Where this film falls short is in its vampire action. There are a few notable set pieces which work rather well, the blowing up of the house and the attack in Vincent’s flat certainly stick in the mind. But certain scenes which are played for tension tend to be drawn out too long and don’t help the pacing much at all. And where the original prided itself on using all practical effects for the creatures (sure it looks dated now, but it’s still impressive for the time and the budget), this remake settles too much for CGI. While the initial transformations and atmosphere for the vampires is unsettling, the resulting product looses much of its charm as a result of the computer wizardry. Farrell’s Jerry falls victim to this, as much of the charm from his performance is lost behind a mask of obvious CGI. The 3-D itself isn’t entirely remarkable, however some shots do look quite cool (ash clouds is all I shall say), so this film isn’t going to do anything for those who still aren’t sold on the format, but it does inspire some nice old-fashioned horror shots. The film, however, does make the mistake of not having enough of its strongest characters. Sure, Yelchin is a strong lead, but the film really gets its energy from Farrell and Tennant and the script doesn’t really allow them moments to really soar, and a bit more of a Farrell/ Tennant face off would’ve been appreciated. The climax itself could have done with a lot more action, although it does feature some pretty clever writing and some of the best use of the 3-D format.
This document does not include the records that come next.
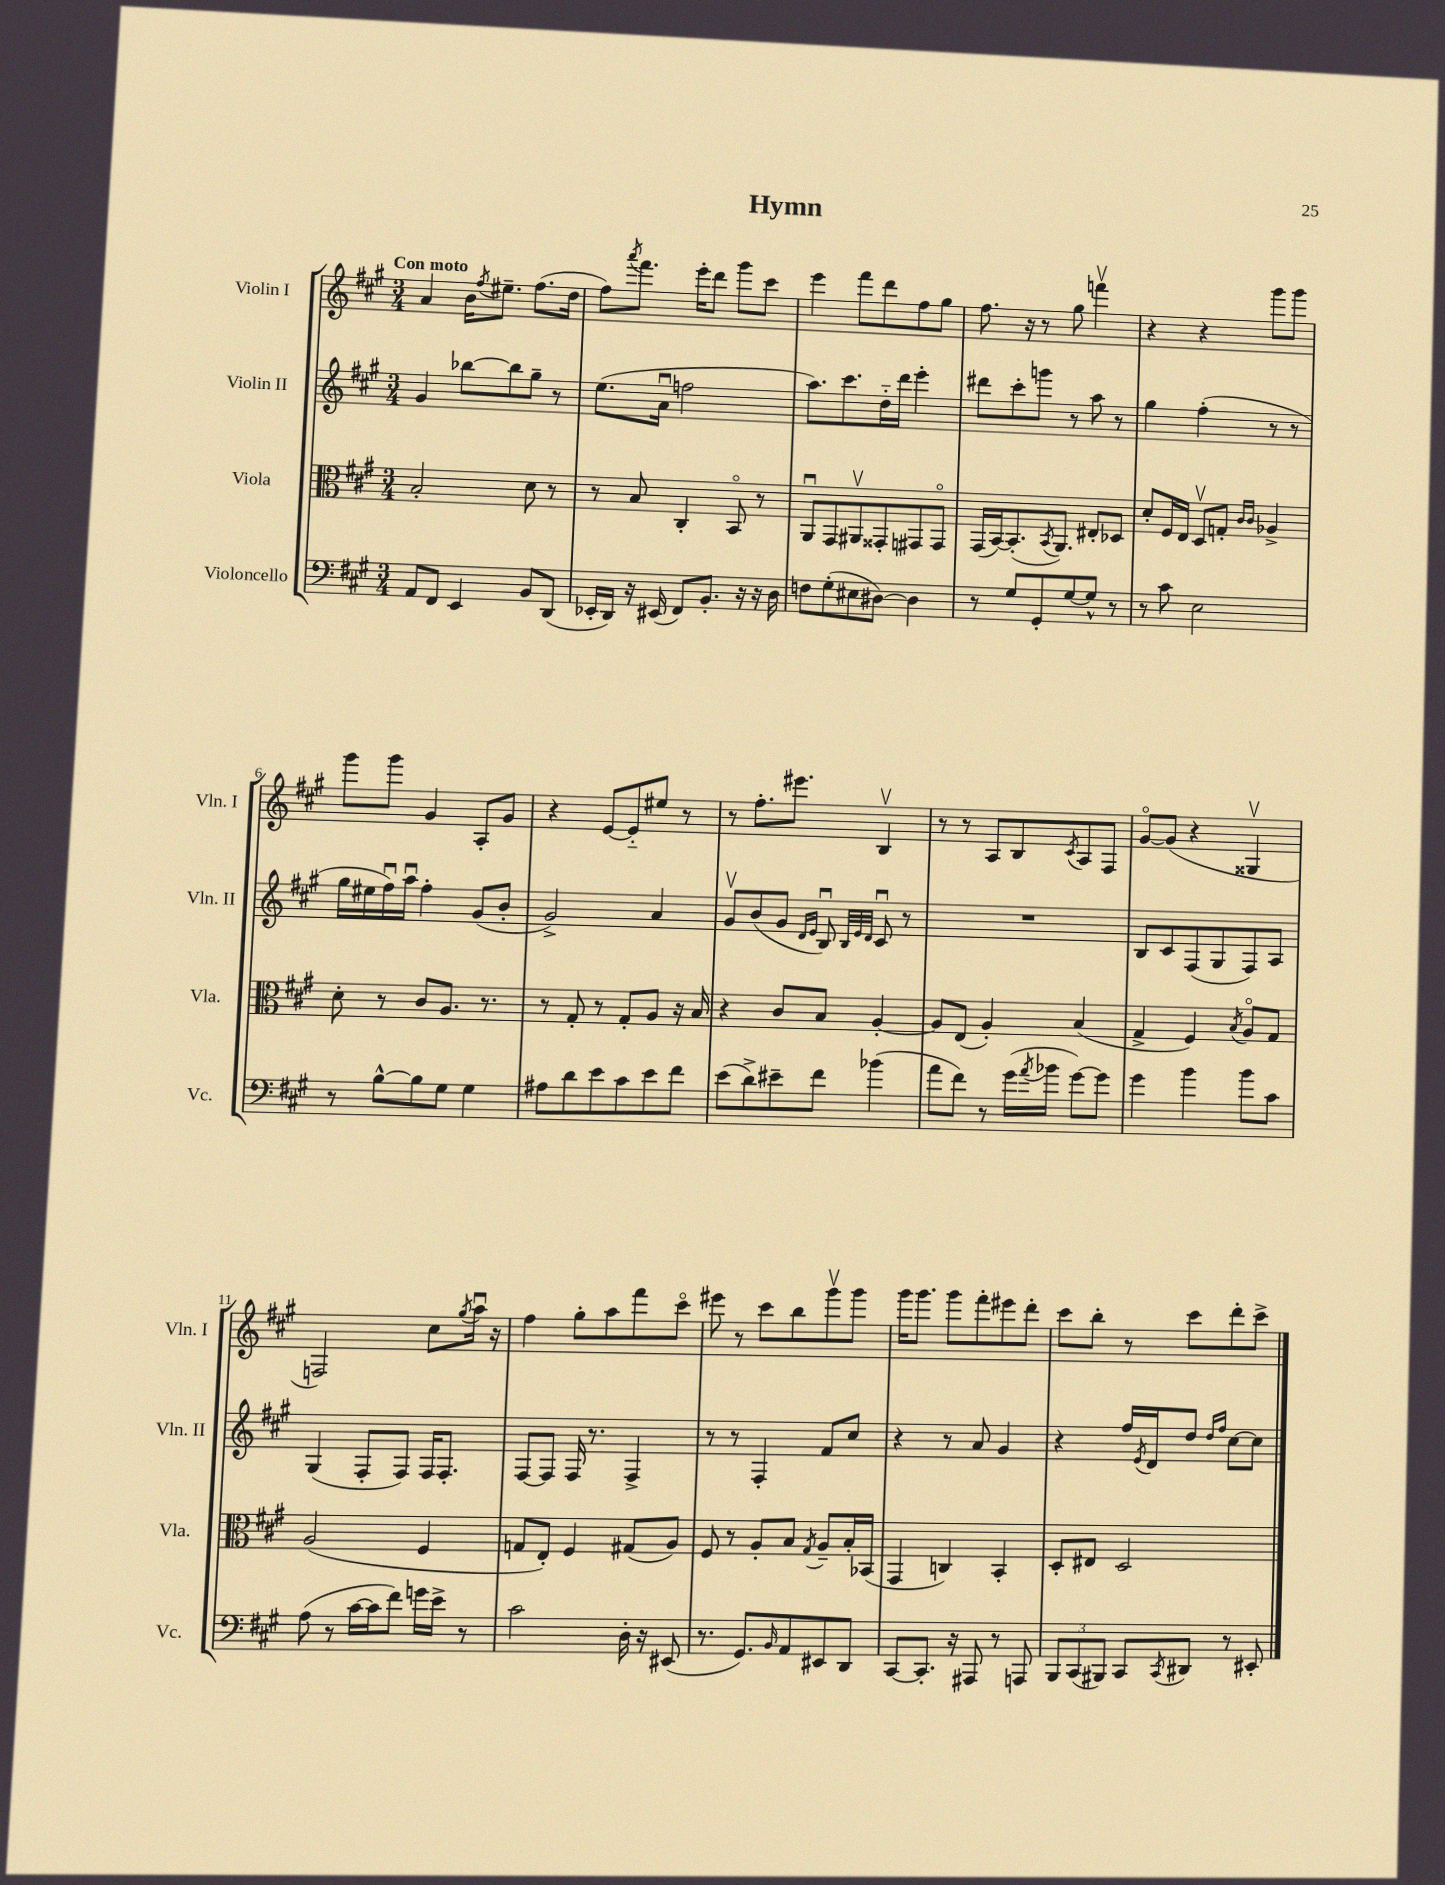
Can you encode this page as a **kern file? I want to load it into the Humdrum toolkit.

**kern	**kern	**kern	**kern
*staff4	*staff3	*staff2	*staff1
*clefF4	*clefC3	*clefG2	*clefG2
*k[f#c#g#]	*k[f#c#g#]	*k[f#c#g#]	*k[f#c#g#]
*M3/4	*M3/4	*M3/4	*M3/4
8AA	2B'	4g#	4a
8FF#	.	.	.
4EE	.	[8bb-	16b
.	.	.	8qff#
.	.	.	8.ee#~
.	.	8bb-]	.
8BB	8d	8gg#~	(8.ff#
(8DD	8r	8r	.
.	.	.	16dd
=	=	=	=
16EE-'	8r	(8.ee	8ff#)
16DD)	.	.	.
.	.	.	8qaaa
16r	8B	.	8.fff#
(16EE#	.	16au	.
8FF#)	4C#'	2ff	.
.	.	.	16eee'
8.BB'	.	.	8ddd
.	8BBo	.	8ggg#
16r	.	.	.
16r	8r	.	8ccc#
16D	.	.	.
=	=	=	=
8F	8AAu	8.aa)	4eee
(8G#'	8GG#	.	.
.	.	8.ccc#	.
8E#	8AA#v	.	8fff#
[8D#)	8GG##'	16dd'~	8ddd
.	.	16ddd	.
4D#]	8GG#	4eee'	8ff#
.	8GG#o	.	8gg#
=	=	=	=
8r	(16GG#	8ddd#	8.ff#
.	[16BB)	.	.
8G#	(8.BB']	8ccc#'	.
.	.	.	16r
8GG#'	.	8ggg	8r
.	8qBB	.	.
.	8.AA)	.	.
[8G#	.	8r	8gg#
8G#^^]	8E#'	8aa	4fffv
8r	8D-	8r	.
=	=	=	=
8r	8d'	4gg#	4r
8c#	16F#	.	.
.	16E	.	.
2E	8Dv	(4ff#'	4r
.	8G'	.	.
.	16qqc#	.	.
.	16qqc#	.	.
.	4A-^	8r	8ggg#
.	.	8r	8ggg#
=	=	=	=
8r	8d'	16gg#	8ggg#
.	.	16ee#	.
[8B^^	8r	16ff#u)	8ggg#
.	.	16aau	.
8B]	8c#	4ff#'	4g#
8G#	8.A	.	.
4G#	.	(8g#	8A'
.	8.r	.	.
.	.	8b'	8g#
=	=	=	=
8A#	8r	2g#^)	4r
8d	8G#'	.	.
8e	8r	.	[8e
8c#	8G#'	.	8e'~]
8e	8A	4a	8ee#
8f#	16r	.	8r
.	16B	.	.
=	=	=	=
(8e	4r	8g#v	8r
8d^)	.	(8b	8.ff#'
8e#~	8c#	8g#	.
.	.	.	8.eee#
.	.	16qqd	.
.	.	16qqe	.
8f#	8B	8Bu)	.
.	.	32qqB	.
.	.	32qqe	.
.	.	32qqd	.
(4b-	[4A'	8c#u	4Bv
.	.	8r	.
=	=	=	=
8a	8A]	2.r	8r
8f#)	(8E	.	8r
8r	4A')	.	8A
(16g#	.	.	8B
8qa	.	.	.
16b-	.	.	.
.	.	.	8qc#
[8g#)	(4B	.	8A
8g#]	.	.	8F#
=	=	=	=
4g#	4G#^	8B	[8g#o
.	.	8c#	(8g#]
4b	4F#)	(8F#	4r
.	.	8G#	.
.	8qB	.	.
8b	8Ao	8F#)	4G##v
8c#	8G#	8A	.
=	=	=	=
(8A	(2A	(4G#	2F)
8r	.	.	.
[16c#	.	8F#'	.
16c#]	.	.	.
8f#)	.	8F#)	.
16g	4F#	16F#	8cc#
16e^	.	8.F#'	.
.	.	.	8qgg#
8r	.	.	16aau
.	.	.	16r
=	=	=	=
2c#	8G	[8F#	4ff#
.	8E')	8F#]	.
.	4F#	16F#	8gg#'
.	.	8.r	.
.	.	.	8aa
16D'	(8G#	4F#^	8fff#
16r	.	.	.
(8EE#	8A)	.	8ccc#o
=	=	=	=
8.r	8F#	8r	8eee#
.	8r	8r	8r
8.GG#)	.	.	.
.	8A'	4F#'	8ccc#
16qqBB	.	.	.
8AA	8B	.	8bb
.	8qG#	.	.
8EE#	8A~	8f#	8ggg#v
8DD	16B'	8cc#	8ggg#
.	(16BB-	.	.
=	=	=	=
[8CC#	4GG#	4r	16ggg#
.	.	.	8.ggg#
8.CC#']	.	.	.
.	4C)	8r	8ggg#
16r	.	.	.
8AAA#	.	8a	8fff#'
8r	4BB'	4g#	8eee#
8AAA	.	.	8ddd'
=	=	=	=
12BBB	8D'	4r	8ccc#
(12CC#	.	.	.
.	8E#	.	8bb'
12BBB#)	.	.	.
8CC#	2D	16ff#	8r
.	.	8qe	.
.	.	16d	.
8qCC#	.	.	.
8DD#	.	8dd	8ccc#
.	.	16qqdd	.
.	.	16qqff#	.
8r	.	[8cc#	8ddd'
8EE#'	.	8cc#]	8ccc#^
==	==	==	==
*-	*-	*-	*-
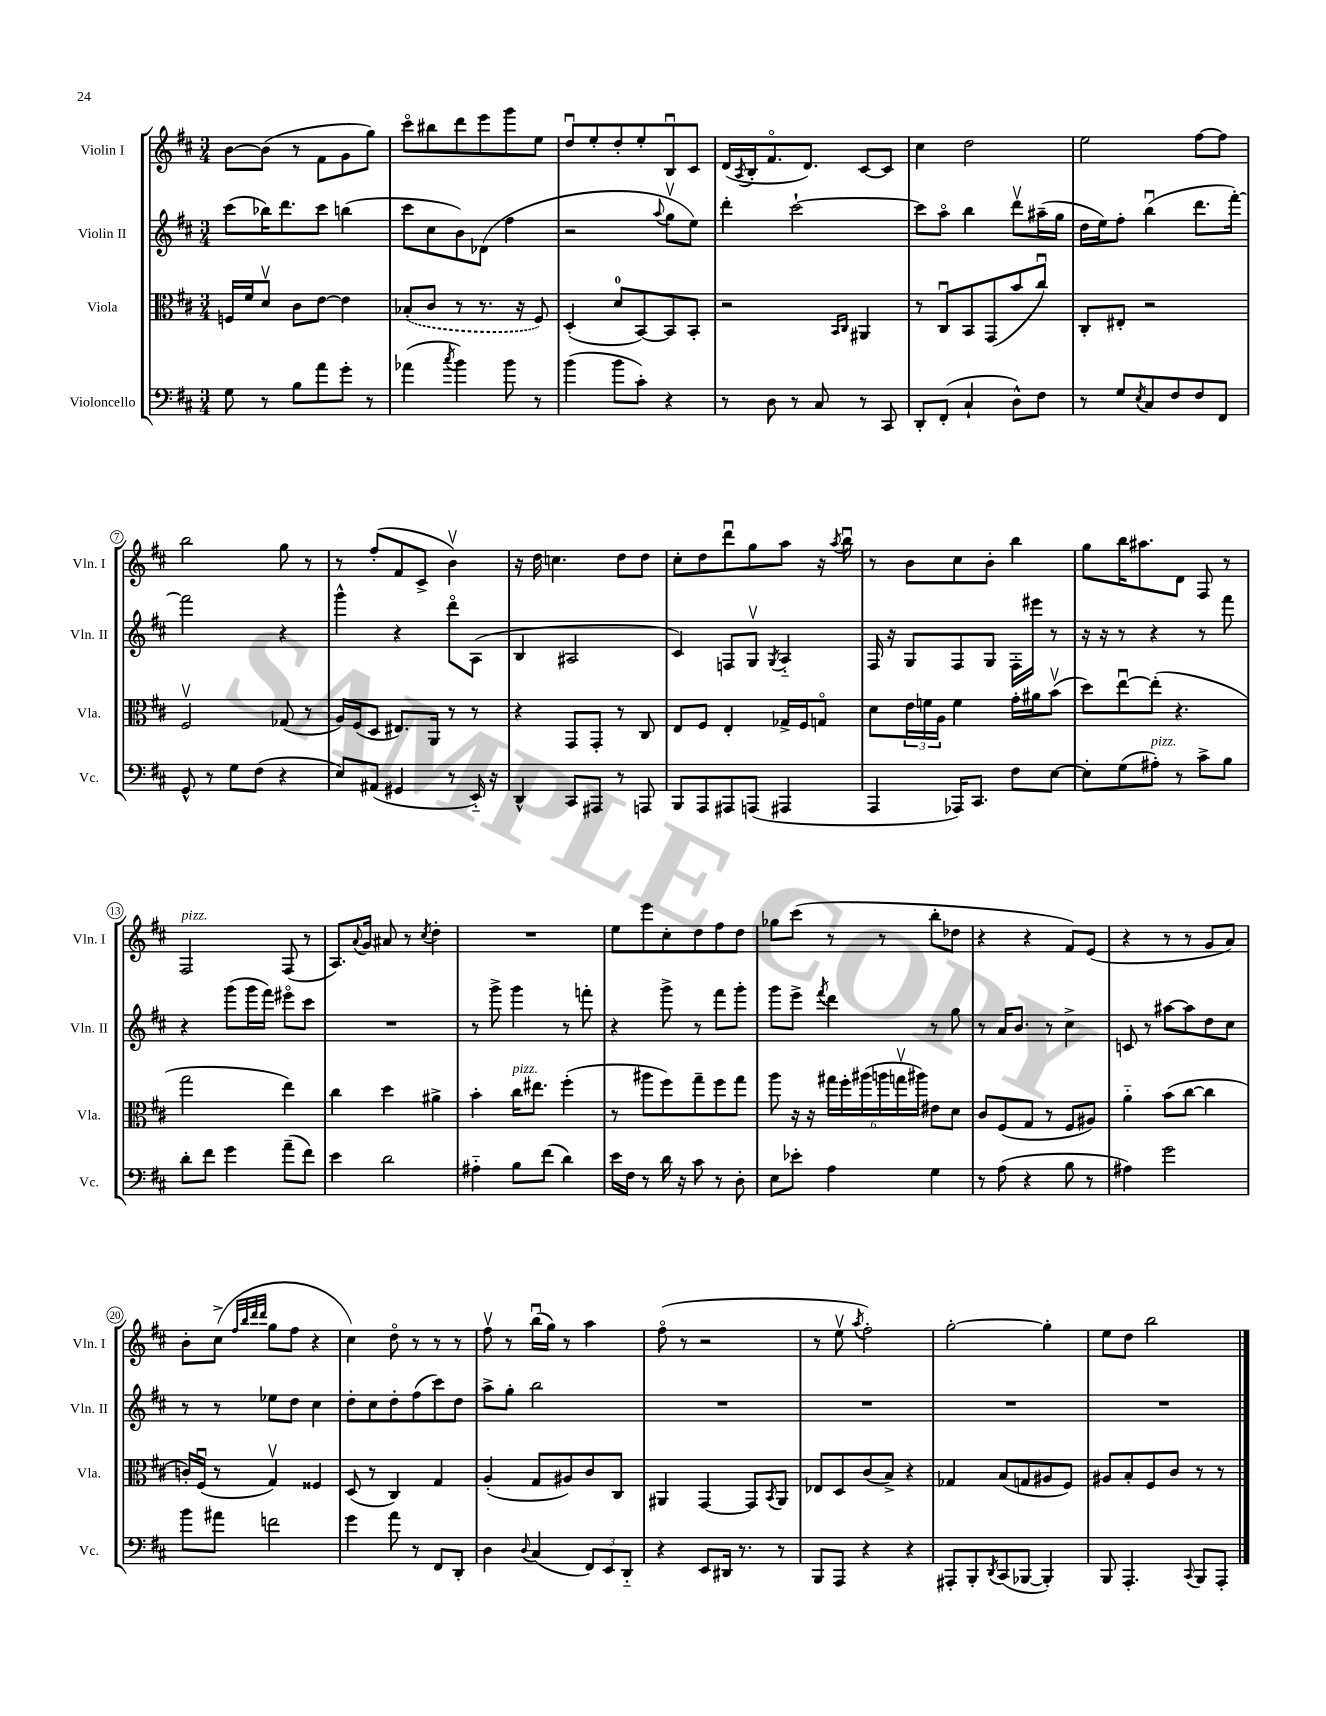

**kern	**kern	**kern	**kern
*part4	*part3	*part2	*part1
*staff4	*staff3	*staff2	*staff1
*I"Violoncello	*I"Viola	*I"Violin II	*I"Violin I
*I'Vc.	*I'Vla.	*I'Vln. II	*I'Vln. I
*clefF4	*clefC3	*clefG2	*clefG2
*k[f#c#]	*k[f#c#]	*k[f#c#]	*k[f#c#]
*M3/4	*M3/4	*M3/4	*M3/4
=1	=1	=1	=1
8G\	16Fn/LL	(8ccc#\L	[8b\L
.	16f#/J	.	.
8r	8dv/J	16bb-X\K)	(8b\J]
.	.	8.ddd\	.
8B\L	8c#\L	.	8r
8a\	[8e\J	8ccc#\J	8f#\L
8g'\J	4e\]	(4bbn\	8g\
8r	.	.	8gg\J)
=2	=2	=2	=2
(4a-X\	(8B-X'/L	8ccc#\L	8ccc#\L
.	8c#/J	8cc#\	8bb#X\
8qcc#/	.	.	.
4b\)	8r	8b\)	8ddd\
.	8.r	(8d-X\J	8eee\
8b\	.	4ff#\	8ggg\
.	16r	.	.
8r	8F#/)	.	8ee\J
=3	=3	=3	=3
(4b\	(4D'/	2r	8ddu/L
.	.	.	8ee'/
8b\L	8d/L	.	8dd'/
8c#'\J)	[8BB/)	.	8ee'/
.	.	8qqaa/	.
4r	8BB/]	8ggv\L	8Bu/
.	8BB'/J	8ee\J)	8c#/J
=4	=4	=4	=4
8r	2r	4ddd'\	(16d/LL
.	.	.	8qA/
.	.	.	16B'/J
8D\	.	.	8.f#/
8r	.	[2ccc#`\	.
.	.	.	8.d/J)
8C#/	.	.	.
.	16qqBB/LL	.	.
.	16qqC#/JJ	.	.
8r	4AA#X/	.	[8c#/L
8CC#/	.	.	8c#/J]
=5	=5	=5	=5
8DD'/L	8r	8ccc#\L]	4cc#\
(8FF#'/J	8C#u/L	8aa\J	.
4C#`/	8BB/	4bb\	2dd\
.	(8GG/	.	.
8D^^\L)	8b/	8dddv\L	.
8F#\J	8cc#u/J)	(16aa#X~\L	.
.	.	16gg\JJ	.
=6	=6	=6	=6
8r	8C#'/L	16dd\LL	2ee\
.	.	16ee\J)	.
8G/L	8E#X'/J	8ff#'\J	.
8qE/	.	.	.
8C#/	2r	(4bbu\	.
8F#/	.	.	.
8F#/	.	8.ddd\L	[8ff#\L
8FF#/J	.	.	8ff#\J]
.	.	[16fff#'\Jk)	.
!!LO:LB:g=z
=7	=7	=7	=7
8GG^^/	2F#v/	2fff#\]	2bb\
8r	.	.	.
8G\L	.	.	.
(8F#\J	.	.	.
4r	(8G-X/	4r	8gg\
.	8r	.	8r
=8	=8	=8	=8
8E/L)	16A/LL)	4ggg^^\	8r
.	(16F#/J	.	.
(8AA#X/J	8D/J	.	(8ff#'/L
4GG#X/	8.E#X/L)	4r	8f#/
.	.	.	8c#^/J
.	16AA/Jk	.	.
8r	8r	8ddd\L	4bv\)
16EE/)	8r	(8A\J	.
16r	.	.	.
=9	=9	=9	=9
4DD^^/	4r	4B/	16r
.	.	.	16dd\
.	.	.	4.ccn\
8CC#/L	8GG/L	2A#X/	.
8AAA#X/J	8GG'/J	.	.
8r	8r	.	8dd\L
8AAAn/	8C#/	.	8dd\J
=10	=10	=10	=10
8BBB/L	8E/L	4c#/)	8cc#'\L
8AAA/	8F#/J	.	8dd\
8AAA#X/	4E'/	8Fn/L	8dddu\
(8AAAn/J	.	8Gv/J	8gg\
.	.	8qG/	.
4AAA#X/	16G-X^/LL	4A/	8aa\J
.	16F#/J	.	.
.	8Gn/J	.	16r
.	.	.	8qaa/
.	.	.	16bbu\
=11	=11	=11	=11
4AAA/	8d\L	16F#/	8r
.	.	16r	.
.	24e\L	8G/L	8b\L
.	24fn\	.	.
.	24A\JJ	.	.
16AAA-X/KL)	4f\	8F#/	8cc#\
8.CC#/J	.	.	.
.	.	8G/J	8b'\J
8F#\L	16g'\LL	16F#'\LL	4bb\
.	16a#X\J	16eee#X\JJ	.
[8E\J	(8bv\J	8r	.
=12	=12	=12	=12
8E'\L]	8dd\L)	16r	8gg\L
.	.	16r	.
(8G\	[8eeu\	8r	16bb\K
.	.	.	8.aa#X\
!LO:TX:a:i:t=pizz.	!	!	!
8A#X'\J)	(8ee'\J]	4r	.
8r	4.r	.	8d\J
8c#^\L	.	8r	8F#/
8B\J	.	8fff#\	8r
!!LO:LB:g=z
=13	=13	=13	=13
!	!	!	!LO:TX:a:i:t=pizz.
8d'\L	2gg\	4r	2F#/
8f#\J	.	.	.
4g\	.	(8ggg\L	.
.	.	16ggg\L	.
.	.	16fff#\JJ)	.
(8a~\L	4ee\)	8eee#X\L	(8F#/
8f#\J)	.	8ccc#\J	8r
=14	=14	=14	=14
4e\	4cc#\	2.r	8.A/L)
.	.	.	8qqa/
.	.	.	16g/Jk
2d\	4dd\	.	8a#X/
.	.	.	8r
.	.	.	8qcc#/
.	4a#X^\	.	4dd'\
=15	=15	=15	=15
4A#X\	4b'\	8r	2.r
.	.	8ggg^\	.
!	!LO:TX:a:i:t=pizz.	!	!
8B\L	16cc#\KL	4ggg\	.
.	8.ee#X\J	.	.
(8f#\J	.	.	.
4d\)	(4ff#'\	8r	.
.	.	8fffn'\	.
=16	=16	=16	=16
16e\LL	8r	4r	8ee\L
16F#\JJ	.	.	.
8r	8aa#X\L	.	8eee\
16d\	8ff#\)	8ggg^\	8cc#'\
16r	.	.	.
8c#\	8gg~\	8r	8dd\
8r	8ff#\	8fff#\L	8ff#\
8D'\	8gg\J	8ggg'\J	8dd\J
=17	=17	=17	=17
8E\L	8aa\	8ggg\L	8gg-X\L
8e-X'\J	16r	8eee^\J	(8ccc#\J
.	16r	.	.
.	.	8qfff#/	.
4A\	24gg#X\LL	4ddd\	8r
.	24ff#'\	.	.
.	(24aa#X\	.	.
.	24aan\	.	8r
.	24ggnv\	.	.
.	24aa#X\JJ)	.	.
4G\	8e#X\L	8r	8bb'\L
.	8d\J	8gg\	8dd-X\J
=18	=18	=18	=18
8r	8c#/L	8r	4r
(8A\	(8F#/	16a/KL	.
.	.	8.b/J	.
4r	8G/J	.	4r
.	8r	8r	.
8B\	8F#/L	4cc#^\	8f#/L)
8r	8A#X/J)	.	(8e/J
=19	=19	=19	=19
4A#X\)	4a\	8cn/	4r
.	.	8r	.
2g\	(8b\L	[8aa#X\L	8r
.	[8cc#\J	8aa#\]	8r
.	4cc#\]	8dd\	8g/L
.	.	8cc#\J	8a/J)
!!LO:LB:g=z
=20	=20	=20	=20
8b\L	16cn'/LL)	8r	8b'\L
.	(16F#u/JJ	.	.
8a#X\J	8r	8r	(8cc#^\J
.	.	.	32qqff#/LLL
.	.	.	32qqbb/
.	.	.	32qqddd/
.	.	.	32qqddd/JJJ
2fn\	4Gv/)	8ee-X\L	8gg\L
.	.	8dd\J	8ff#\J
.	4F##X/	4cc#\	4r
=21	=21	=21	=21
4g\	(8D/	8dd'\L	4cc#\)
.	8r	8cc#\	.
8a\	4C#/)	8dd'\	8dd\
8r	.	(8ff#\	8r
8FF#/L	4G/	8ccc#\)	8r
8DD'/J	.	8dd\J	8r
=22	=22	=22	=22
4D\	(4A'/	8aa^\L	8ff#v\
.	.	8gg'\J	8r
8qqD/	.	.	.
(4C#/	8G/L	2bb\	(16bbu\LL
.	.	.	16gg\JJ)
.	8A#X/)	.	8r
12FF#/L)	8c#/	.	4aa\
12EE/	.	.	.
.	8C#/J	.	.
12DD/J	.	.	.
=23	=23	=23	=23
4r	4AA#X/	2.r	(8ff#\
.	.	.	8r
8EE/L	[4GG/	.	2r
16DD#X/Jk	.	.	.
8.r	.	.	.
.	8GG/L]	.	.
.	8qBB/	.	.
8r	8AA#/J	.	.
=24	=24	=24	=24
8BBB/L	8E-X/L	2.r	8r
8AAA/J	8D/	.	8eev\
.	.	.	8qaa/
4r	(8c#/	.	2ff#'\)
.	8B^/J)	.	.
4r	4r	.	.
=25	=25	=25	=25
8AAA#X'/L	4G-X/	2.r	[2gg'\
8BBB'/	.	.	.
8qDD/	.	.	.
(8CC#/	(8B/L	.	.
[8BBB-X/J	8Gn/	.	.
4BBB-'/])	8A#X/	.	4gg'\]
.	8F#/J)	.	.
=26	=26	=26	=26
8BBB/	8A#X/L	2.r	8ee\L
4.AAA'/	8B'/	.	8dd\J
.	8F#/	.	2bb\
.	8c#/J	.	.
8qqCC#/	.	.	.
8BBB/L	8r	.	.
8AAA'/J	8r	.	.
==	==	==	==
*-	*-	*-	*-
Was it really necessary to remake Fright Night? Probably not, but then again, what remakes are really that necessary? This Fright Night is certainly a different beast, with a bit more grit in its eye and it’s all the better for it, allowing itself to be very much its own film. That’s not to say it forgets its roots, as it does manage to throw in a few nice references to the original, from a cameo appearance by the original Jerry, to subtle inclusions of quotes from the ’85 original (‘You’re so cool Brewster’). But is it better? Well, it’s never terrifying, more unsettling then scary, and does offer a good few laughs to go along with its tongue-in-cheek tone. So, it is very similar in terms of how it balances both horror and comedy, and I think that this one makes for a much darker experience, but not quite as much of a fun one as the original, which was much more insane. However, it certainly impresses on its own merits, from the brilliantly old-fashioned and adrenalin pumping score from Ramin Djawadi, to the performances of its leads and the stylish lashes of gore. And it’s a darn sight better then Twilight.

3/5– It’s not as action-packed as it should be and the pacing slacks from time to time. But with a creepy atmosphere and a trio of impressive performances from Farrell, Tennant and Yelchin, this Fright Night manages to be a good dose of old-fashioned vampire fun!